:: RAW DATA ::

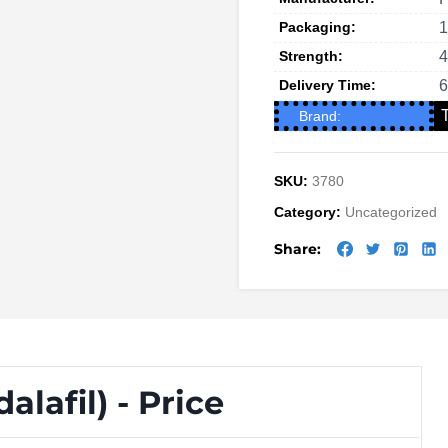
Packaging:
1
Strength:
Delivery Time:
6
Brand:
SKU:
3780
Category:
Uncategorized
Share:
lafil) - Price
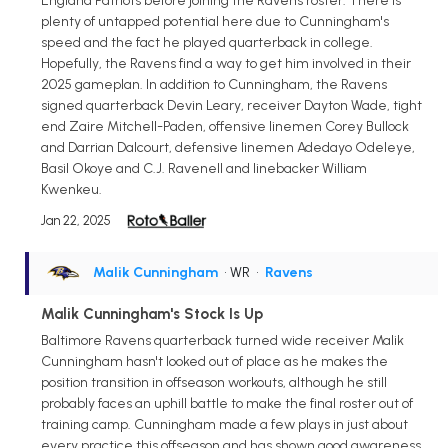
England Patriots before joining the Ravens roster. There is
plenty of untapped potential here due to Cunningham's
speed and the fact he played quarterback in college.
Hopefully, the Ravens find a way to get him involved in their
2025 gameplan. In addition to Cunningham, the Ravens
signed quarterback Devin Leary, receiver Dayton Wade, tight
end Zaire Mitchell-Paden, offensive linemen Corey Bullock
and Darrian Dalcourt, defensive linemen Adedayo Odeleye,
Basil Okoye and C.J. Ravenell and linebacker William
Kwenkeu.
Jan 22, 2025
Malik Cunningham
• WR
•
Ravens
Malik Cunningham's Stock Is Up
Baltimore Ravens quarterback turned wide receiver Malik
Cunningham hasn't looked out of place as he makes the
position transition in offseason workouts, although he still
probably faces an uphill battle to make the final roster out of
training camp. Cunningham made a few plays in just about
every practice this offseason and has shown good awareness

:::
:: RAW DATA ::

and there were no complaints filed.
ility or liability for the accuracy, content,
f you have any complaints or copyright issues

:::

» WHAT YOU ARE ASKED TO DO: Print the lines of the items starting at the line that contains "and there were no complaints filed." and ending at the line that contains "f you have any complaints or copyright issues", both included, with no changes.

» TASK RESPONSE:
and there were no complaints filed.
ility or liability for the accuracy, content,
f you have any complaints or copyright issues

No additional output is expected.